#### [Problem requirements]
Could you render every line of text read from the pictures in the data below as a JSON list of strings, one string per line and no blank lines? Leave the pictures themselves out of the list.

#### [Available data]
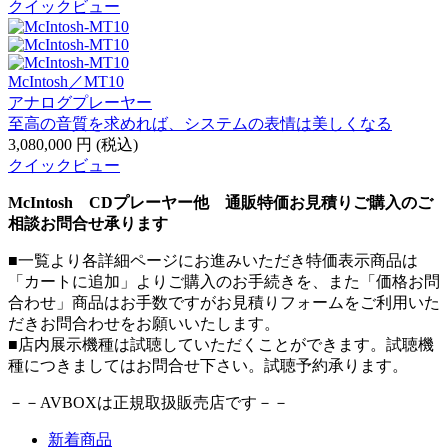
クイックビュー
McIntosh／MT10
アナログプレーヤー
至高の音質を求めれば、システムの表情は美しくなる
3,080,000
円
(税込)
クイックビュー
McIntosh CDプレーヤー他 通販特価お見積りご購入のご
相談お問合せ承ります
■一覧より各詳細ページにお進みいただき特価表示商品は
「カートに追加」よりご購入のお手続きを、また「価格お問
合わせ」商品はお手数ですがお見積りフォームをご利用いた
だきお問合わせをお願いいたします。
■店内展示機種は試聴していただくことができます。試聴機
種につきましてはお問合せ下さい。試聴予約承ります。
－－AVBOXは正規取扱販売店です－－
新着商品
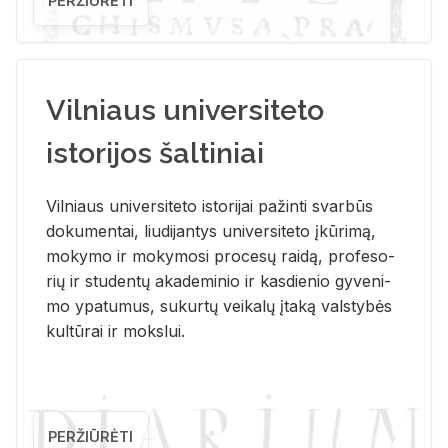
PERŽIŪRĖTI
Vilniaus universiteto
istorijos šaltiniai
Vil­niaus uni­ver­si­te­to is­to­ri­jai pa­žin­ti svar­būs
do­ku­men­tai, liu­di­jan­tys uni­ver­si­te­to įkū­ri­mą,
mo­ky­mo ir mo­ky­mo­si pro­ce­sų rai­dą, pro­fe­so­
rių ir stu­den­tų aka­de­mi­nio ir kas­die­nio gy­ve­ni­
mo ypa­tu­mus, su­kur­tų vei­ka­lų įta­ką vals­ty­bės
kul­tū­rai ir moks­lui.
PERŽIŪRĖTI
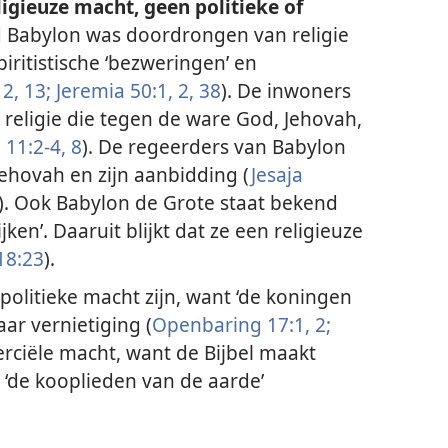
ligieuze macht, geen politieke of
 Babylon was doordrongen van religie
ritistische ‘bezweringen’ en
2, 13;
Jeremia 50:1, 2,
38
). De inwoners
 religie die tegen de ware God, Jehovah,
;
11:2-4,
8
). De regeerders van Babylon
Jehovah en zijn aanbidding (
Jesaja
). Ook Babylon de Grote staat bekend
ijken’. Daaruit blijkt dat ze een religieuze
18:23
).
olitieke macht zijn, want ‘de koningen
ar vernietiging (
Openbaring 17:1, 2;
rciële macht, want de Bijbel maakt
 ‘de kooplieden van de aarde’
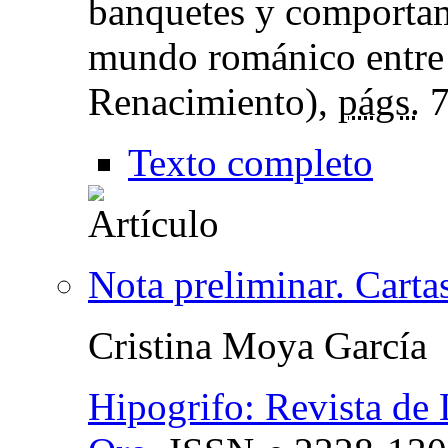
banquetes y comportami
mundo románico entre 
Renacimiento),
págs.
7
Texto completo
Nota preliminar. Cart
Cristina Moya García
Hipogrifo: Revista de 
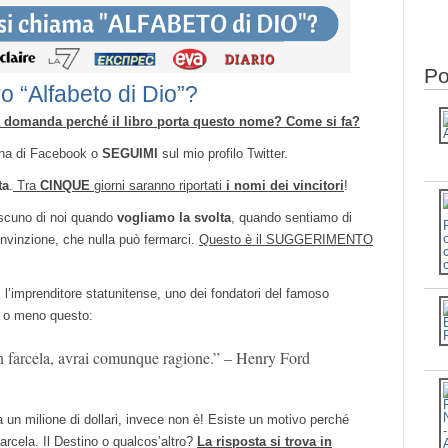
Po
ro “Alfabeto di Dio”?
a domanda perché il libro porta questo nome? Come si fa?
ina di Facebook o
SEGUIMI
sul mio profilo Twitter.
ta
.
Tra
CINQUE
giorni saranno riportati
i nomi dei vincitori
!
ascuno di noi quando
vogliamo la svolta
, quando sentiamo di
nvinzione, che nulla può fermarci.
Questo è il SUGGERIMENTO
, l’imprenditore statunitense, uno dei fondatori del famoso
ù o meno questo:
on farcela, avrai comunque ragione.” – Henry Ford
n milione di dollari, invece non è! Esiste un motivo perché
rcela. Il Destino o qualcos’altro?
La risposta si trova in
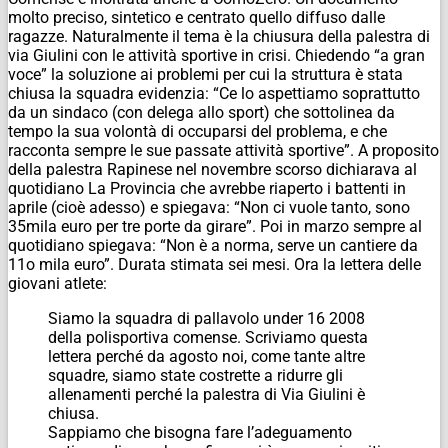
molto preciso, sintetico e centrato quello diffuso dalle
ragazze. Naturalmente il tema è la chiusura della palestra di
via Giulini con le attività sportive in crisi. Chiedendo “a gran
voce” la soluzione ai problemi per cui la struttura è stata
chiusa la squadra evidenzia: “Ce lo aspettiamo soprattutto
da un sindaco (con delega allo sport) che sottolinea da
tempo la sua volontà di occuparsi del problema, e che
racconta sempre le sue passate attività sportive”. A proposito
della palestra Rapinese nel novembre scorso dichiarava al
quotidiano La Provincia che avrebbe riaperto i battenti in
aprile (cioè adesso) e spiegava: “Non ci vuole tanto, sono
35mila euro per tre porte da girare”. Poi in marzo sempre al
quotidiano spiegava: “Non è a norma, serve un cantiere da
11o mila euro”. Durata stimata sei mesi. Ora la lettera delle
giovani atlete:
Siamo la squadra di pallavolo under 16 2008
della polisportiva comense. Scriviamo questa
lettera perché da agosto noi, come tante altre
squadre, siamo state costrette a ridurre gli
allenamenti perché la palestra di Via Giulini è
chiusa.
Sappiamo che bisogna fare l’adeguamento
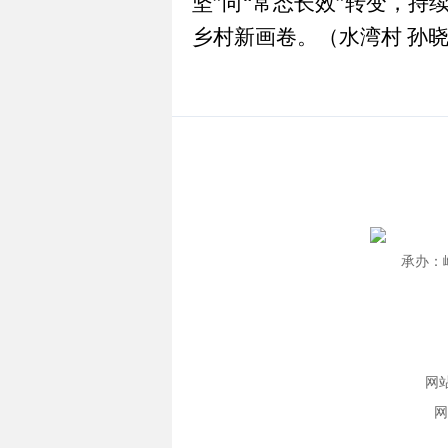
坚”向“常态长效”转变，
乡村新画卷。
（水湾村 孙
承办：峨
网站
网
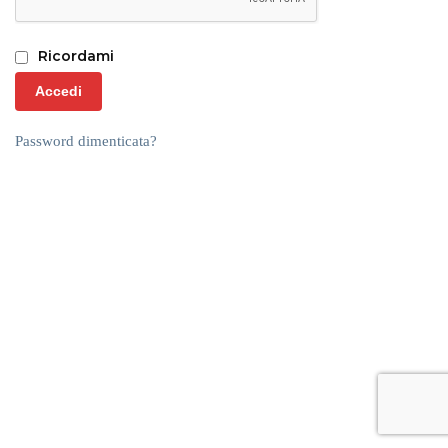
Ricordami
Accedi
Password dimenticata?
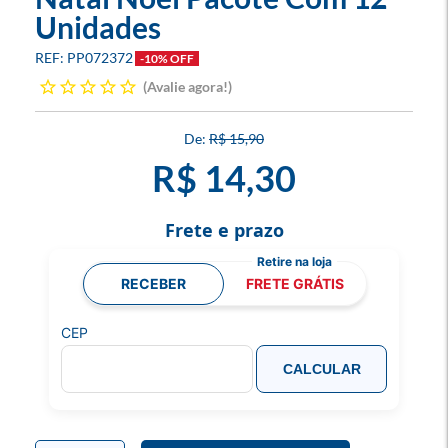
Unidades
PP072372
-10% OFF
Avalie agora!
R$ 15,90
R$ 14,30
Frete e prazo
RECEBER
FRETE GRÁTIS
CEP
CALCULAR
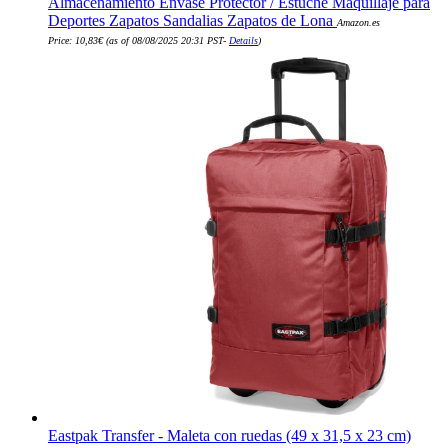
Almacenamiento Envase Protector / Estuche Maquillaje para
Deportes Zapatos Sandalias Zapatos de Lona
Amazon.es
Price:
10,83
€
(as of 08/08/2025 20:31 PST-
Details
)
Eastpak Transfer - Maleta con ruedas (49 x 31,5 x 23 cm)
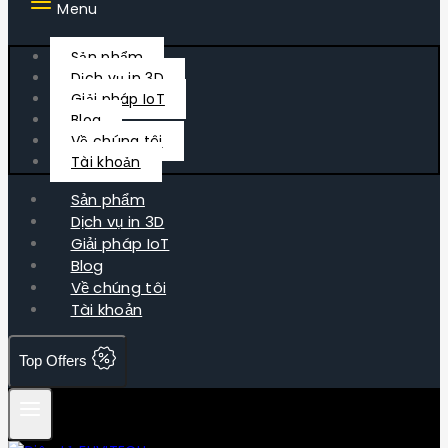
Menu
Sản phẩm
Dịch vụ in 3D
Giải pháp IoT
Blog
Về chúng tôi
Tài khoản
Sản phẩm
Dịch vụ in 3D
Giải pháp IoT
Blog
Về chúng tôi
Tài khoản
Top Offers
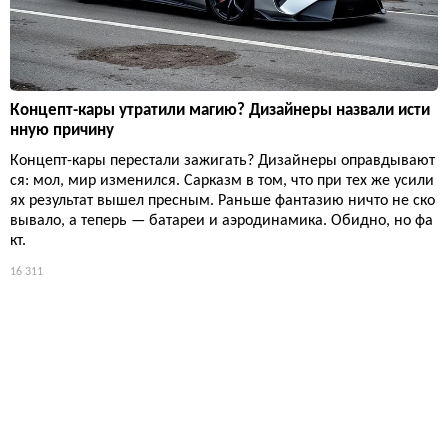
Концепт-кары утратили магию? Дизайнеры назвали исти
нную причину
Концепт-кары перестали зажигать? Дизайнеры оправдывают
ся: мол, мир изменился. Сарказм в том, что при тех же усили
ях результат вышел пресным. Раньше фантазию ничто не ско
вывало, а теперь — батареи и аэродинамика. Обидно, но фа
кт.
16 311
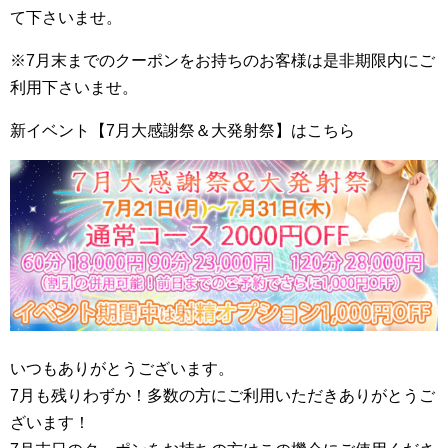
て下さいませ。
※7月末までのクーポンをお持ちのお客様は是非期限内にご
利用下さいませ。
新イベント【7月大感謝祭＆大発射祭】はこちら
いつもありがとうございます。
7月も残りわずか！多数の方にご利用いただきありがとうご
ざいます！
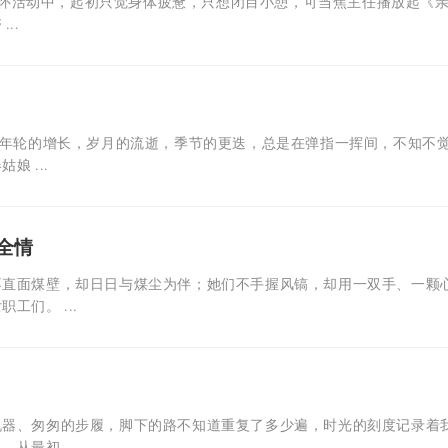
心理关怀活动中，起初只觉身体疲惫，只想闭目小憩，可当焦主任播放起《
..
，年轮的增长，岁月的流逝，季节的更迭，总是在弹指一挥间，不知不
 ...
全情
不直面煤壁，却日日与煤尘为伴；她们不手握风镐，却用一双手、一颗
工们。 ...
机器、匆匆的步履，脚下的路不知道重复了多少遍，时光的刻度记录着
从最初 ...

#### [Answer to this task]
[
  "クイックビュー",
  "McIntosh／MT10",
  "アナログプレーヤー",
  "至高の音質を求めれば、システムの表情は美しくなる",
  "3,080,000",
  "円",
  "(税込)",
  "クイックビュー",
  "McIntosh CDプレーヤー他 通販特価お見積りご購入のご",
  "相談お問合せ承ります",
  "■一覧より各詳細ページにお進みいただき特価表示商品は",
  "「カートに追加」よりご購入のお手続きを、また「価格お問",
  "合わせ」商品はお手数ですがお見積りフォームをご利用いた",
  "だきお問合わせをお願いいたします。",
  "■店内展示機種は試聴していただくことができます。試聴機",
  "種につきましてはお問合せ下さい。試聴予約承ります。",
  "－－AVBOXは正規取扱販売店です－－",
  "新着商品",
  "PERŽIŪRĖTI",
  "Vilniaus universiteto",
  "istorijos šaltiniai",
  "Vil­niaus uni­ver­si­te­to is­to­ri­jai pa­žin­ti svar­būs",
  "do­ku­men­tai, liu­di­jan­tys uni­ver­si­te­to įkū­ri­mą,",
  "mo­ky­mo ir mo­ky­mo­si pro­ce­sų rai­dą, pro­fe­so­",
  "rių ir stu­den­tų aka­de­mi­nio ir kas­die­nio gy­ve­ni­",
  "mo ypa­tu­mus, su­kur­tų vei­ka­lų įta­ką vals­ty­bės",
  "kul­tū­rai ir moks­lui.",
  "PERŽIŪRĖTI",
  "ligieuze macht, geen politieke of",
  " Babylon was doordrongen van religie",
  "ritistische ‘bezweringen’ en",
  "2, 13;",
  "Jeremia 50:1, 2,",
  "38",
  "). De inwoners",
  " religie die tegen de ware God, Jehovah,",
  ";",
  "11:2-4,",
  "8",
  "). De regeerders van Babylon",
  "Jehovah en zijn aanbidding (",
  "Jesaja",
  "). Ook Babylon de Grote staat bekend",
  "ijken’. Daaruit blijkt dat ze een religieuze",
  "18:23",
  ").",
  "olitieke macht zijn, want ‘de koningen",
  "ar vernietiging (",
  "Openbaring 17:1, 2;",
  "rciële macht, want de Bijbel maakt",
  " ‘de kooplieden van de aarde’",
  "banquetes y comportami",
  "mundo románico entre ",
  "Renacimiento),",
  "págs.",
  "7",
  "Texto completo",
  "Nota preliminar. Cart",
  "Cristina Moya García",
  "Hipogrifo: Revista de ",
  "Po",
  "ro “Alfabeto di Dio”?",
  "a domanda perché il libro porta questo nome? Come si fa?",
  "ina di Facebook o",
  "SEGUIMI",
  "sul mio profilo Twitter.",
  "ta",
  ".",
  "Tra",
  "CINQUE",
  "giorni saranno riportati",
  "i nomi dei vincitori",
  "!",
  "ascuno di noi quando",
  "vogliamo la svolta",
  ", quando sentiamo di",
  "nvinzione, che nulla può fermarci.",
  "Questo è il SUGGERIMENTO",
  ", l’imprenditore statunitense, uno dei fondatori del famoso",
  "ù o meno questo:",
  "on farcela, avrai comunque ragione.” – Henry Ford",
  "n milione di dollari, invece non è! Esiste un motivo perché",
  "rcela. Il Destino o qualcos’altro?",
  "La risposta si trova in",
  "molto preciso, sintetico e centrato quello diffuso dalle",
  "ragazze. Naturalmente il tema è la chiusura della palestra di",
  "via Giulini con le attività sportive in crisi. Chiedendo “a gran",
  "voce” la soluzione ai problemi per cui la struttura è stata",
  "chiusa la squadra evidenzia: “Ce lo aspettiamo soprattutto",
  "da un sindaco (con delega allo sport) che sottolinea da",
  "tempo la sua volontà di occuparsi del problema, e che",
  "racconta sempre le sue passate attività sportive”. A proposito",
  "della palestra Rapinese nel novembre scorso dichiarava al",
  "quotidiano La Provincia che avrebbe riaperto i battenti in",
  "aprile (cioè adesso) e spiegava: “Non ci vuole tanto, sono",
  "35mila euro per tre porte da girare”. Poi in marzo sempre al",
  "quotidiano spiegava: “Non è a norma, serve un cantiere da",
  "11o mila euro”. Durata stimata sei mesi. Ora la lettera delle",
  "giovani atlete:",
  "Siamo la squadra di pallavolo under 16 2008",
  "della polisportiva comense. Scriviamo questa",
  "lettera perché da agosto noi, come tante altre",
  "squadre, siamo state costrette a ridurre gli",
  "allenamenti perché la palestra di Via Giulini è",
  "chiusa.",
  "Sappiamo che bisogna fare l’adeguamento",
  "坚”向“常态长效”转变，",
  "乡村新画卷。",
  "（水湾村 孙",
  "承办：峨",
  "网站",
  "网",
  "Ricordami",
  "Accedi",
  "Password dimenticata?",
  "Unidades",
  "PP072372",
  "-10% OFF",
  "Avalie agora!",
  "R$ 15,90",
  "R$ 14,30",
  "Frete e prazo",
  "RECEBER",
  "FRETE GRÁTIS",
  "CEP",
  "CALCULAR",
  "Almacenamiento Envase Protector / Estuche Maquillaje para",
  "Deportes Zapatos Sandalias Zapatos de Lona",
  "Amazon.es",
  "Price:",
  "10,83",
  "€",
  "(as of 08/08/2025 20:31 PST-",
  "Details",
  ")",
  "Eastpak Transfer - Maleta con ruedas (49 x 31,5 x 23 cm)",
  "Menu",
  "Sản phẩm",
  "Dịch vụ in 3D",
  "Giải pháp IoT",
  "Blog",
  "Về chúng tôi",
  "Tài khoản",
  "Sản phẩm",
  "Dịch vụ in 3D",
  "Giải pháp IoT",
  "Blog",
  "Về chúng tôi",
  "Tài khoản",
  "Top Offers",
  "Концепт-кары утратили магию? Дизайнеры назвали исти",
  "нную причину",
  "Концепт-кары перестали зажигать? Дизайнеры оправдывают",
  "ся: мол, мир изменился. Сарказм в том, что при тех же усили",
  "ях результат вышел пресным. Раньше фантазию ничто не ско",
  "вывало, а теперь — батареи и аэродинамика. Обидно, но фа",
  "кт.",
  "16 311",
  "て下さいませ。",
  "※7月末までのクーポンをお持ちのお客様は是非期限内にご",
  "利用下さいませ。",
  "新イベント【7月大感謝祭＆大発射祭】はこちら",
  "いつもありがとうございます。",
  "7月も残りわずか！多数の方にご利用いただきありがとうご",
  "ざいます！",
  "心理关怀活动中，起初只觉身体疲惫，只想闭目小憩，可当焦主任播放起《",
  "..",
  "，年轮的增长，岁月的流逝，季节的更迭，总是在弹指一挥间，不知不",
  " ...",
  "全情",
  "不直面煤壁，却日日与煤尘为伴；她们不手握风镐，却用一双手、一颗",
  "工们。 ...",
  "机器、匆匆的步履，脚下的路不知道重复了多少遍，时光的刻度记录着",
  "从最初 ..."
]